Backing up to Amazon Glacier
I built my business on the premise that data is valuable. My most profitable websites are the result of hundreds of hours of gathering and organizing data, so backups are important to me. I have a cron that runs daily that gathers all my databases, configuration files, keys, backup scripts, and a few other random bits of information into a compressed archive. The compression ratio is pretty good: about 1.8GB of data is compressed to about 112MB.
For the past couple of years I’ve been using Dropbox to store the backups. I have the command line version of Dropbox installed so the backup script just has to copy the backup archive into a folder, then Dropbox uploads it and pushes it out to my home computers. This has been working great for the most part, but it has a few downsides. First, it is sort of expensive. I can’t fit all the backups I want plus my own personal files into a free Dropbox account, so I’ve been paying $99/year for Dropbox Pro ($8.25 per month). Second, it isn’t terribly secure. Dropbox employees have access to your data, which isn’t really unexpected but it still isn’t something I’m thrilled about. Last, it makes all my home computers download a large 100MB+ archive every morning which is particularly annoying on my laptop while traveling.

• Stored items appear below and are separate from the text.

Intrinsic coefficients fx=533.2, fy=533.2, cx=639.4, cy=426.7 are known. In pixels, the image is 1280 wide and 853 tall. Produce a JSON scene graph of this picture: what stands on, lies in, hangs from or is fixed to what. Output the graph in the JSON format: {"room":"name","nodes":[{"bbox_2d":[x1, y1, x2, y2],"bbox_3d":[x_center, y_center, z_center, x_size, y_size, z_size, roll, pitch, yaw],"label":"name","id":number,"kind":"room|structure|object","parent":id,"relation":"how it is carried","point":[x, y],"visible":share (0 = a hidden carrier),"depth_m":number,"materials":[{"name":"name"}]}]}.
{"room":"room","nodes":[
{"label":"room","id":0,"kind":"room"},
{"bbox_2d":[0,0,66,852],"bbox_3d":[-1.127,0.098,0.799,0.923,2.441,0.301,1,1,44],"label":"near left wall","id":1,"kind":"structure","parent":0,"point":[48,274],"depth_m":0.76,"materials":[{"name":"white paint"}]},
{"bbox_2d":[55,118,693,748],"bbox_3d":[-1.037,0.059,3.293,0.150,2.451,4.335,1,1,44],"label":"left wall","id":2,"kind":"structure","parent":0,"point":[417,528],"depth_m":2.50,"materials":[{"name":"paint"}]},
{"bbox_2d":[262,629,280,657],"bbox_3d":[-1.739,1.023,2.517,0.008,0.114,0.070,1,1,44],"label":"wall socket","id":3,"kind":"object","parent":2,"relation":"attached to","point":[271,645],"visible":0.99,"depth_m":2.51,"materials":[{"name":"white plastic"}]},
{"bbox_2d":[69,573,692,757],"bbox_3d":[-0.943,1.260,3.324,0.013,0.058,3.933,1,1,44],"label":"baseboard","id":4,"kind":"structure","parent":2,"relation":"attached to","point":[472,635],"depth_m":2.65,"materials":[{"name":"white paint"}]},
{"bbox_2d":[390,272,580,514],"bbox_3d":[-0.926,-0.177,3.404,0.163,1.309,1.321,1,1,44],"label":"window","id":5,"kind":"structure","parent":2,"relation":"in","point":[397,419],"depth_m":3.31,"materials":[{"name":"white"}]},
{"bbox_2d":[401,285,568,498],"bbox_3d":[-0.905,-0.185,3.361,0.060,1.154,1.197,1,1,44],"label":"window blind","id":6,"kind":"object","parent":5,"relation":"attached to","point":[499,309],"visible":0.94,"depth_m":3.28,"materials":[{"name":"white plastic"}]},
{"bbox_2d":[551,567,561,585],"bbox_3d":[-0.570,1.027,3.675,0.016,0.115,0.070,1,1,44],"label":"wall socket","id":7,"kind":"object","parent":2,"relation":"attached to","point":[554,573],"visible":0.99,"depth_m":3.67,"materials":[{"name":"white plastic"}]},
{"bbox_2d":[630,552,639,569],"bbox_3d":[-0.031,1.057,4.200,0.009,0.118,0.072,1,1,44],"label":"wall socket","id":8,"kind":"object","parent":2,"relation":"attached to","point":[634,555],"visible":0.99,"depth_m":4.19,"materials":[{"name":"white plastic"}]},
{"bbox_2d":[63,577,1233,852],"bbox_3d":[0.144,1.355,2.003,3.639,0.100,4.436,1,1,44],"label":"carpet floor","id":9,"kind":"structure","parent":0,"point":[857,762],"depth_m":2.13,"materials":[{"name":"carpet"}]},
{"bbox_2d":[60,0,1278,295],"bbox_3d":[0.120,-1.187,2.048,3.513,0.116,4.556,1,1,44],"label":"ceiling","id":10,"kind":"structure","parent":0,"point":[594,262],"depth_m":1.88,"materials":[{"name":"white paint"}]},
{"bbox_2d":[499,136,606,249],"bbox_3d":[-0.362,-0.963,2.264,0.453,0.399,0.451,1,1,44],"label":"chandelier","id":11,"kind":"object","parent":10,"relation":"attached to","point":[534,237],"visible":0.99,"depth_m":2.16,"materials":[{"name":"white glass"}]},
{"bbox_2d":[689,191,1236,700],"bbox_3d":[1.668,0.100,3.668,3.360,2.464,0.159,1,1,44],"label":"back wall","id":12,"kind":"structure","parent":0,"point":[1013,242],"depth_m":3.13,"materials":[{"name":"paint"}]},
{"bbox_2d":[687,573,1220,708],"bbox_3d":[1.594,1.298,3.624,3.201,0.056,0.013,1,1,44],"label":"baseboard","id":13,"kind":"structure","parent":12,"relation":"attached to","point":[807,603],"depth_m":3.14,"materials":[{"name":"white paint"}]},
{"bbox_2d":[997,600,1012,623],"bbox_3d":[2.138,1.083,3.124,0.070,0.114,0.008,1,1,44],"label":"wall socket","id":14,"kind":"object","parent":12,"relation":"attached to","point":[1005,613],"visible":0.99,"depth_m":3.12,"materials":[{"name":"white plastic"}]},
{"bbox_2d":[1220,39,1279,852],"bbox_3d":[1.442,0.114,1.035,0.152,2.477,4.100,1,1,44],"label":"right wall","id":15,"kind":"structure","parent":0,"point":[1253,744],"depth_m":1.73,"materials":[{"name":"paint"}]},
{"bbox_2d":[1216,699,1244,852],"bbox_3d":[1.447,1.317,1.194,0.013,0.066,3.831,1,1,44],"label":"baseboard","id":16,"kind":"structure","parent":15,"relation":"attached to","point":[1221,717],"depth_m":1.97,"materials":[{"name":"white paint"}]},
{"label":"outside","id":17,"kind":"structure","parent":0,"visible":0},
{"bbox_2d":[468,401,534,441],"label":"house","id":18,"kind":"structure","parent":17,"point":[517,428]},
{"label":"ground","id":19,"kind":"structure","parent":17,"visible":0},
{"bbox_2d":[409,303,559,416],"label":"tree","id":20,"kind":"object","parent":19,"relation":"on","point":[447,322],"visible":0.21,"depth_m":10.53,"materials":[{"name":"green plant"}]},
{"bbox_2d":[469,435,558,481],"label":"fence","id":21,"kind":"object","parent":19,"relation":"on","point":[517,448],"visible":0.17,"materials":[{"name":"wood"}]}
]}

So I decided to switch to Amazon Glacier. They charge $0.01 per GB per month for long term storage. The pricing model is very wonky, with lots of random little fees here and there depending on what you do, but as best as I can tell I think I’ll be paying less than $0.40 per month to store a rolling 100 days of backups.
To do the actual heavy lifting I decided to use glacier-cli, which is a Python tool that provides a pretty easy interface to Glacier and is easy to use in a cron or bash script. It requires Python 2.7 but my server only had Python 2.6. I was able to follow the instructions at Too Much Data to install Python 2.7 next to my existing installation. Next, I followed the installation instructions for glacier-cli to clone the required scripts. I also set up environment variables to hold my AWS access key ID and secret access key. Finally, I was ready to go. Or so I thought. I ran a simple command to list my vaults: /usr/local/bin/python2.7 /root/glacier-cli/glacier.py vault list
Egh. It didn’t work. I was missing some required Python stuff. I then spent a fair amount of time installing all the missing stuff I needed by using the easy_install-2.7 command. I was also missing the sqlite headers, which I installed using yum.

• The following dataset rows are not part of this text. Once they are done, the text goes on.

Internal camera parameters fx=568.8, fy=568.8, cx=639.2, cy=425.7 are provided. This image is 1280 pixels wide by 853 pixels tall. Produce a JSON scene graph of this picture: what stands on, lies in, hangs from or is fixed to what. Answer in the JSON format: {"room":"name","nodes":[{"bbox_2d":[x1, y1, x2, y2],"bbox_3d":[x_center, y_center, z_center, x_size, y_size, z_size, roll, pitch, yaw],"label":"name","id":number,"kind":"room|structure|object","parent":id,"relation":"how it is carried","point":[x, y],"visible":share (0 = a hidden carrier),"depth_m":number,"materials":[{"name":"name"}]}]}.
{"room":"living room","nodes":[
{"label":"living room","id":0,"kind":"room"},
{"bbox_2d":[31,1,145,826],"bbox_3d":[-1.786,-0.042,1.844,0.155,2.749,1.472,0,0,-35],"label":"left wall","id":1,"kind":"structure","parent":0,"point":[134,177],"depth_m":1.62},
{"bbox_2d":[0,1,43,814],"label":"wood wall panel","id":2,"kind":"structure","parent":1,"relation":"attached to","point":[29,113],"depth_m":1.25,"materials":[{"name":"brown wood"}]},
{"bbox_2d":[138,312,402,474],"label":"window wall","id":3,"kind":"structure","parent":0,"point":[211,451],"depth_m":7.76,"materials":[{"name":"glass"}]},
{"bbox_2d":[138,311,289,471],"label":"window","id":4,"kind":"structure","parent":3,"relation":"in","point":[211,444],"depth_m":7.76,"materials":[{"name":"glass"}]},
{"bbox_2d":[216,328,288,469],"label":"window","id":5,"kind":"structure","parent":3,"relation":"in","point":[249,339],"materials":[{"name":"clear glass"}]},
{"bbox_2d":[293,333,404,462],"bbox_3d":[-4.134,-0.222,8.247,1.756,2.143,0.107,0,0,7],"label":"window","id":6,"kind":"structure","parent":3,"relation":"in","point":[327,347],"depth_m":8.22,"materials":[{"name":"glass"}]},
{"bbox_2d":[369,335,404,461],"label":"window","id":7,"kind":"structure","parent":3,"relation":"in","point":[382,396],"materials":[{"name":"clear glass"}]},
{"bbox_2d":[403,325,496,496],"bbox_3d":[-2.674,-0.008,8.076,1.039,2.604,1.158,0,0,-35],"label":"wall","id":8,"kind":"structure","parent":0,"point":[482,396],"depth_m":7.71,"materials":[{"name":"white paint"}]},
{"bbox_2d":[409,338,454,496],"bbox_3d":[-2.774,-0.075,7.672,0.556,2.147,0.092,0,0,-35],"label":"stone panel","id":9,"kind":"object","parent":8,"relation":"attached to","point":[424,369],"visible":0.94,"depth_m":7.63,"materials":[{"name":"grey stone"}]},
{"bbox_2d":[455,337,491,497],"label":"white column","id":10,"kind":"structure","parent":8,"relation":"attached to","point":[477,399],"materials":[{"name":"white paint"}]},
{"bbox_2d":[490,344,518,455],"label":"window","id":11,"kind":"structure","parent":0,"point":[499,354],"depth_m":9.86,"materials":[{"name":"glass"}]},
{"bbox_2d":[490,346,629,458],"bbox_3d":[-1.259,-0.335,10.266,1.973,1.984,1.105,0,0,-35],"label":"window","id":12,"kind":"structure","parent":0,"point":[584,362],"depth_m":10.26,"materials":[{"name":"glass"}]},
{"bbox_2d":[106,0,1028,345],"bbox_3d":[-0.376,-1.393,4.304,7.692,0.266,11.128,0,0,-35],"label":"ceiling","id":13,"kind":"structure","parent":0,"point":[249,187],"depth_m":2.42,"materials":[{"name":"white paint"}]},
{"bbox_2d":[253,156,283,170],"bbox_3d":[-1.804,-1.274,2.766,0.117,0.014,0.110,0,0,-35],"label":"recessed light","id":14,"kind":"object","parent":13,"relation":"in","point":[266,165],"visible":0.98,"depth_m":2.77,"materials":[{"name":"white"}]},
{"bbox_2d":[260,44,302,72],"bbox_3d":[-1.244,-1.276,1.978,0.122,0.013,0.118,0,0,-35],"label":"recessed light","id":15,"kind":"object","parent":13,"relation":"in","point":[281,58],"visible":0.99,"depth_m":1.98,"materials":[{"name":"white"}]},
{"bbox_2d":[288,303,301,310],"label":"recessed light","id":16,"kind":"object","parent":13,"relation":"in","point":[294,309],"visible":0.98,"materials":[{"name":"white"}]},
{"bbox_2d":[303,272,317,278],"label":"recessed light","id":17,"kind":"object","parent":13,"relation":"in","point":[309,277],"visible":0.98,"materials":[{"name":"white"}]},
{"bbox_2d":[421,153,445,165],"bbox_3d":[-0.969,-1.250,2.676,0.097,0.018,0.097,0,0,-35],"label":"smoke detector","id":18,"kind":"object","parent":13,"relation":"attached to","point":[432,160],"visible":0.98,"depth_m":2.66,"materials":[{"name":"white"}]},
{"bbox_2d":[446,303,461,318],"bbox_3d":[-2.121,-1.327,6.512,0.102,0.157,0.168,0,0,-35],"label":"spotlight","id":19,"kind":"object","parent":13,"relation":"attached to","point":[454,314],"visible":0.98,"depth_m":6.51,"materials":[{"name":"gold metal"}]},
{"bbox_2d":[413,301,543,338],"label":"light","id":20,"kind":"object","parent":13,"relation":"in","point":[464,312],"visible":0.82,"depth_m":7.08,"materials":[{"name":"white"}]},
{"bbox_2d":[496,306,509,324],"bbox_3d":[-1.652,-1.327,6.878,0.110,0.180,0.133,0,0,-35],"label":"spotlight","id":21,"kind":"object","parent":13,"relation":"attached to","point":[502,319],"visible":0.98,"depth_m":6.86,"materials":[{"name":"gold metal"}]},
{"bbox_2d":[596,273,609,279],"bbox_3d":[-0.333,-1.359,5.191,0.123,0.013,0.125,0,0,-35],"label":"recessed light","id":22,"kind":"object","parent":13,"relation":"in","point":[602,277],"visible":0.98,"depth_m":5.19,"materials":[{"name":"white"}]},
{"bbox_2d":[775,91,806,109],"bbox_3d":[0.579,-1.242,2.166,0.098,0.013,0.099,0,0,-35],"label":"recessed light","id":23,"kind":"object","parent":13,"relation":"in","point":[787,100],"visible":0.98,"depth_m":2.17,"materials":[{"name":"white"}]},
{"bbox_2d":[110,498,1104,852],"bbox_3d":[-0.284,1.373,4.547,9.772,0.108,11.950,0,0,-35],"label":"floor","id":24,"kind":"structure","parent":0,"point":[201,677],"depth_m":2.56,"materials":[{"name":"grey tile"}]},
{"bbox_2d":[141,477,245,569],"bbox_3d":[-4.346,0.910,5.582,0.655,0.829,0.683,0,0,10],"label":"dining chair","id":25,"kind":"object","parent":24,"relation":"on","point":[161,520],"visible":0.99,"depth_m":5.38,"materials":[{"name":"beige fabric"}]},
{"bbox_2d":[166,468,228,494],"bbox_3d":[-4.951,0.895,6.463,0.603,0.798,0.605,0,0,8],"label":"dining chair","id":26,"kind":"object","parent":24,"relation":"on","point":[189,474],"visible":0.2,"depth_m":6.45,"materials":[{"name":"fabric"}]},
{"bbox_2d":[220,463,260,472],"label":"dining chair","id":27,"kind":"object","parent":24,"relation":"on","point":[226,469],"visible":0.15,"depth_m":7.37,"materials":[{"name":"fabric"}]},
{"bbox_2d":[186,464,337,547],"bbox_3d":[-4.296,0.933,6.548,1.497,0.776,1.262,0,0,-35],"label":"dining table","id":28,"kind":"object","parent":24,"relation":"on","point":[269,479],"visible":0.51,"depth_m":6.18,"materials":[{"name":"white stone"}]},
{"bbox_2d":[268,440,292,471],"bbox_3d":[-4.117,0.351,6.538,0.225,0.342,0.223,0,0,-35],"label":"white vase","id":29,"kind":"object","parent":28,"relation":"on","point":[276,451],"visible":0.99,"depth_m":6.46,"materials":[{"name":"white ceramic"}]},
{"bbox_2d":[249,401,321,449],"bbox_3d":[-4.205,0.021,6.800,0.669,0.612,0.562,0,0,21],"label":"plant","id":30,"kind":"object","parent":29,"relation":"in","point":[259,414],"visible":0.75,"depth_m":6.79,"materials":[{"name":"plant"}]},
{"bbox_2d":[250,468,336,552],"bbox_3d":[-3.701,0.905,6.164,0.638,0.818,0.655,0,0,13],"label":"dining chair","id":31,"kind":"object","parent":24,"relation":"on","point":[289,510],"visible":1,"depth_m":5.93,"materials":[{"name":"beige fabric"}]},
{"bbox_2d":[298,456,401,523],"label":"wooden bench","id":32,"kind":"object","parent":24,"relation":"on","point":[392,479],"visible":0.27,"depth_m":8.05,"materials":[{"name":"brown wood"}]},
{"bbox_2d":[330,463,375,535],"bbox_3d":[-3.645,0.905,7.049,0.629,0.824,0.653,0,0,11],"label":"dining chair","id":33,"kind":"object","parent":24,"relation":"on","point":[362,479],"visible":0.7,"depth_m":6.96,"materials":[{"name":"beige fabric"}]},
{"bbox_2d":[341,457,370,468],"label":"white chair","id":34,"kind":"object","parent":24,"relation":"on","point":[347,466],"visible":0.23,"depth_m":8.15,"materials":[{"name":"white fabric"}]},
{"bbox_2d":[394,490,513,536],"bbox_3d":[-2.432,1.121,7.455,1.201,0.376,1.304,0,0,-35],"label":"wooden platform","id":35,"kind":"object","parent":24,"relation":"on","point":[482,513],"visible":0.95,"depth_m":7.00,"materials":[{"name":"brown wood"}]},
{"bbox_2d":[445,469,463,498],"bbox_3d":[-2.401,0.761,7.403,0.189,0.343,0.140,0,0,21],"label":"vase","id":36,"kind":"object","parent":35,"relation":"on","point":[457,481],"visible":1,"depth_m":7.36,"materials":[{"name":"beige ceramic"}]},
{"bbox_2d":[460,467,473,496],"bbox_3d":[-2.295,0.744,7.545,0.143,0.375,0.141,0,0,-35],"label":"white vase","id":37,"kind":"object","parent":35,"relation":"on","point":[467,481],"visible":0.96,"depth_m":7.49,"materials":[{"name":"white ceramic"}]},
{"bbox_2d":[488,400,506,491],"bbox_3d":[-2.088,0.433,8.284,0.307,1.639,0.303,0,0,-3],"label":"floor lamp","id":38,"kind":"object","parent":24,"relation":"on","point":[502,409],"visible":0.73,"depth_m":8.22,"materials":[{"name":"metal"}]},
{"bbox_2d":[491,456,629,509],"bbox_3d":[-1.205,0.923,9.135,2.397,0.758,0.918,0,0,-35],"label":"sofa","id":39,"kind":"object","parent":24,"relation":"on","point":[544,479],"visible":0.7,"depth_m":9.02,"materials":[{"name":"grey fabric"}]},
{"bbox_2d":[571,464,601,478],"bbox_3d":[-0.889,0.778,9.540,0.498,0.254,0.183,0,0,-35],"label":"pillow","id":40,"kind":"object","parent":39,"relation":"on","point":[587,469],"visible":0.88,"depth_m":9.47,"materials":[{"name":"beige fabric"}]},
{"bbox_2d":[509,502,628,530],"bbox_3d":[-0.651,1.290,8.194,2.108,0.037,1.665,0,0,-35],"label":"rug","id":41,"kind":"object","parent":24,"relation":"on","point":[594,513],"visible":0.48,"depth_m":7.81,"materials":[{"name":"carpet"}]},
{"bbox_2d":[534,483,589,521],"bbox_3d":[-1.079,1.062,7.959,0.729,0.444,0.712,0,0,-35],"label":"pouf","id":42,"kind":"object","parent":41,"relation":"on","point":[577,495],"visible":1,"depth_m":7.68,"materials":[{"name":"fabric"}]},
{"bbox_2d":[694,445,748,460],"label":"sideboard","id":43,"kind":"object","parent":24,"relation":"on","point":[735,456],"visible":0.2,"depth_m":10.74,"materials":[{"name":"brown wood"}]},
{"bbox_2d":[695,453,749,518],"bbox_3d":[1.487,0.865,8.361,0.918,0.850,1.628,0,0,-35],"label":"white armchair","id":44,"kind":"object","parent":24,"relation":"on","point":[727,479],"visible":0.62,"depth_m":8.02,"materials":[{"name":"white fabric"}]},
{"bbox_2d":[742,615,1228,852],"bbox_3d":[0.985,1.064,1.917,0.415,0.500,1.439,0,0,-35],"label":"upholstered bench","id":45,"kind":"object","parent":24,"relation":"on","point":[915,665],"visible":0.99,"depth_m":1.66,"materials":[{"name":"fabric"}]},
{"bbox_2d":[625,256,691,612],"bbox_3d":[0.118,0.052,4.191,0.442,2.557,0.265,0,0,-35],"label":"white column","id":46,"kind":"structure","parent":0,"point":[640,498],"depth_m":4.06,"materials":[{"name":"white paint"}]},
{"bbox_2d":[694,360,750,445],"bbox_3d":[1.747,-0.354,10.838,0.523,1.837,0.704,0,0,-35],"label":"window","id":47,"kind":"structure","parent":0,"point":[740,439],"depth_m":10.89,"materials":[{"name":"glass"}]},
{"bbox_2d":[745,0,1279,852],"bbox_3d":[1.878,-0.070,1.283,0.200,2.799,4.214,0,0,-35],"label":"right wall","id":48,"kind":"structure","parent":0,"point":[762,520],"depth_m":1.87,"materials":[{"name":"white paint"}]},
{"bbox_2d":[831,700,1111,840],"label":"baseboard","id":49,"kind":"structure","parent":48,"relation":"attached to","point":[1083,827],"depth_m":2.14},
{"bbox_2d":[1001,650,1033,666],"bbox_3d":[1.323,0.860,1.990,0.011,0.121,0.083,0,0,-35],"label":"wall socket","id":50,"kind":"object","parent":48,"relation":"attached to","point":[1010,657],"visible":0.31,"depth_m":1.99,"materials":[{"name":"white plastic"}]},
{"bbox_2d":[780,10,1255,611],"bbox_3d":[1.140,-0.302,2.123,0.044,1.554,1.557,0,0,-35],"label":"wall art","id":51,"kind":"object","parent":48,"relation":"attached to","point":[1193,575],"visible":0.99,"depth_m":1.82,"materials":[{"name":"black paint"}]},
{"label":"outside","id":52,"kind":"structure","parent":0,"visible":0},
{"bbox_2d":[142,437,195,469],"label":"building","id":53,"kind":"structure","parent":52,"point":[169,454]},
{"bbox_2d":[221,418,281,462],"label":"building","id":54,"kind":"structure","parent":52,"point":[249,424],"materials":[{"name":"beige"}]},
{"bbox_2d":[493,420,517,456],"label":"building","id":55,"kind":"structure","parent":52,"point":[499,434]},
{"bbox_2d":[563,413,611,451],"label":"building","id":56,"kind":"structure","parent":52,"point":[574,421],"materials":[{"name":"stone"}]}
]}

I then tried again with glacier.py and it worked! Yay! I created a vault, uploaded a file, and finally modified my backup script to use Glacier instead of Dropbox.

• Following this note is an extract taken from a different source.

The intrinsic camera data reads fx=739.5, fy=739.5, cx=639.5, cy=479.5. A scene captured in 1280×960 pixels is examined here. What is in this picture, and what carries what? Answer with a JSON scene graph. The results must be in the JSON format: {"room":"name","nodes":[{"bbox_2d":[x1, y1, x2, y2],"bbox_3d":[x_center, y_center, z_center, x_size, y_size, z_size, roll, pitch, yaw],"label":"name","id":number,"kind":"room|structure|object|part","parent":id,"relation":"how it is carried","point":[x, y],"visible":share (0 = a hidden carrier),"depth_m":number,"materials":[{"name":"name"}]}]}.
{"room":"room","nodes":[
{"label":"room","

Anyways, I’m pretty excited. I’ve canceled my Dropbox Pro subscription and completely removed Dropbox from my server. It has freed up a pile of space on my computer, saved me some unneeded bandwidth usage, and I’m now storing backups longer than I ever have before. It is so inexpensive that I’ll likely start a weekly backup of all the files for my websites, too (about 7.4GB uncompressed if I leave out Fake Name Generator order files). This data is almost entirely in git on at least one other server, so I’m not terribly worried about losing it, but it doesn’t hurt to have redundancies in backups.